MOSCOW - Russian President Vladimir Putin on Wednesday strongly defended a prospective Russia-Germany natural gas pipeline as economically feasible and voiced hope that European Union nations will be able to resist U.S. pressure to thwart the project.
U.S. officials have warned that Washington could impose sanctions on the undersea Nord Stream 2 pipeline. The U.S. and some EU nations oppose it, warning it would increase Europe's energy dependence on Russia. The U.S. is also interested in selling more of its liquefied natural gas in Europe.

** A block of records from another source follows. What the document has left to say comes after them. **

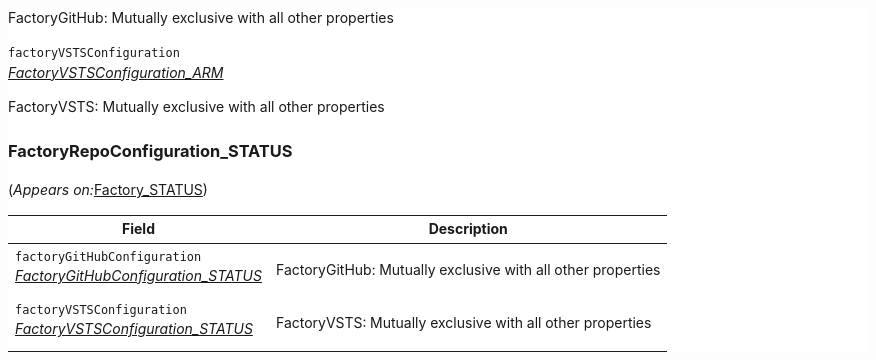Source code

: </em>
</td>
<td>
<p>FactoryGitHub: Mutually exclusive with all other properties</p>
</td>
</tr>
<tr>
<td>
<code>factoryVSTSConfiguration</code><br/>
<em>
<a href="#datafactory.azure.com/v1api20180601.FactoryVSTSConfiguration_ARM">
FactoryVSTSConfiguration_ARM
</a>
</em>
</td>
<td>
<p>FactoryVSTS: Mutually exclusive with all other properties</p>
</td>
</tr>
</tbody>
</table>
<h3 id="datafactory.azure.com/v1api20180601.FactoryRepoConfiguration_STATUS">FactoryRepoConfiguration_STATUS
</h3>
<p>
(<em>Appears on:</em><a href="#datafactory.azure.com/v1api20180601.Factory_STATUS">Factory_STATUS</a>)
</p>
<div>
</div>
<table>
<thead>
<tr>
<th>Field</th>
<th>Description</th>
</tr>
</thead>
<tbody>
<tr>
<td>
<code>factoryGitHubConfiguration</code><br/>
<em>
<a href="#datafactory.azure.com/v1api20180601.FactoryGitHubConfiguration_STATUS">
FactoryGitHubConfiguration_STATUS
</a>
</em>
</td>
<td>
<p>FactoryGitHub: Mutually exclusive with all other properties</p>
</td>
</tr>
<tr>
<td>
<code>factoryVSTSConfiguration</code><br/>
<em>
<a href="#datafactory.azure.com/v1api20180601.FactoryVSTSConfiguration_STATUS">
FactoryVSTSConfiguration_STATUS
</a>
</em>
</td>
<td>
<p>FactoryVSTS: Mutually exclusive with all other properties</p>
</td>
</tr>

Speaking Wednesday after talks with Austrian Chancellor Sebastian Kurz in St. Petersburg, Putin noted that Bulgaria caved in to pressure and dumped the Russian South Stream pipeline.
He added that he hopes that "Europe as a whole won't look like Bulgaria and won't demonstrate its weakness and inability to protect its interests."
"Russia always has been and will remain the most reliable supplier," Putin said, adding that the Russian gas supplied via pipelines is significantly cheaper than U.S. liquefied gas. "Supplies come directly from Yamal in Siberia. There are no transit risks."
It would be "silly and wasteful" if Europe opts for a more expensive option, hurting its consumers and its global competitiveness, Putin charged.
Ukraine, which has served as the main transit route for Russian gas supplies to Europe, has strongly opposed the Russian pipeline, fearing that it would leave its pipeline empty. The two ex-Soviet neighbors have been locked in a bitter tug-of-war after Russia's 2014 annexation of Ukraine's Crimean Peninsula.
Kurz spoke in support of Nord Stream 2 but also emphasized the importance to continue supplies via Ukraine.
"It's very important that Ukraine's interests as a key transit country be upheld," he said.
Putin has previously pledged to consider the continuation of gas supplies via Ukraine if it settles a commercial dispute with Russia over previous gas supplies.